Chancellor cuts fuel duty

Date: Wednesday, March 23, 2011

The Government has bowed to pressure from business fleets and motorists and cut fuel duty by 1p per litre in its March 2011 Budget.

The reduction in the duty, which currently stands at 59p per litre, comes into effect from 6pm today (23 March).

Chancellor George Osborne also announced the fuel duty escalator that adds 1p to fuel duty on top of inflation every year will be scrapped for the rest of this Parliament.

The Chancellor introduced a Fair Fuel Stabiliser to protect motorists from bearing the brunt of oil price increases at the pumps. He said it would fund this through raising the supplementary charge on North Sea oil and gas production from 20% to 32% from this Thursday, 24 March.

So instead of reducing VAT on fuel to ease the squeeze on motorists, as Labour had demanded, oil producing companies will pay for the Fair Fuel Stabiliser when oil prices rise.

The Chancellor said the Fair Fuel Stabiliser would raise £2bn, which would be used to delay the inflation duty rise planned for next week until 2012.

Under the Fair Fuel Stabiliser when oil prices are high, fuel duty will rise by Retail Price Index only.

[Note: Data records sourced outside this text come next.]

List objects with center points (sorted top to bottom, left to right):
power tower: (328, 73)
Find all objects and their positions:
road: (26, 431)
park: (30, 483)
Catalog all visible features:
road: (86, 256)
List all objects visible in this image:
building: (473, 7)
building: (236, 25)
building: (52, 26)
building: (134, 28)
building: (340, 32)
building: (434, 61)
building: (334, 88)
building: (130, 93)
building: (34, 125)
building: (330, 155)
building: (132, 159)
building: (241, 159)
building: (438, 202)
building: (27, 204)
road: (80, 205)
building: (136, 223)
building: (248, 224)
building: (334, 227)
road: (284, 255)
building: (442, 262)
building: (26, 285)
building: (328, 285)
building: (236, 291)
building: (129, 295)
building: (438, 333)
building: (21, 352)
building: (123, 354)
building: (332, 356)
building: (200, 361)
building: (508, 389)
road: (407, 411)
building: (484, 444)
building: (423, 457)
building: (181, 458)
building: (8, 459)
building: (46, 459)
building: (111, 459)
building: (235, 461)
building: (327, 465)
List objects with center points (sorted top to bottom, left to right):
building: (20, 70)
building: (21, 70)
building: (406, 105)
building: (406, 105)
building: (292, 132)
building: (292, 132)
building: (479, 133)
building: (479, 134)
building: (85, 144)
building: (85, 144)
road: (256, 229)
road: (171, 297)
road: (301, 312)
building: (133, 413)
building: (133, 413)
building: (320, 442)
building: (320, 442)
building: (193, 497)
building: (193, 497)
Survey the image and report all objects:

But if the oil price dips below a set trigger price, likely to be $75 (£46) per barrel, the Government will increase fuel duty by RPI plus 1p per litre in each such year.

The main fuel duty rate is set to go up by 3.02p per litre on 1 January 2012.

The AA welcomed the cut in fuel duty as a “much needed tourniquet to drivers haemorrhaging money from record pump prices” but warned volatile oil prices could negate the benefit of the freeze on the fuel duty escalator also announced in the Budget.

AA president Edmund King said: “This action has probably stopped a 'summer of discontent' and is a common sense move. Any increase in duty would have bled many drivers on low incomes dry so this action offers short-term first aid."

He added that the Fair Fuel Stabiliser should bring more stability to the market.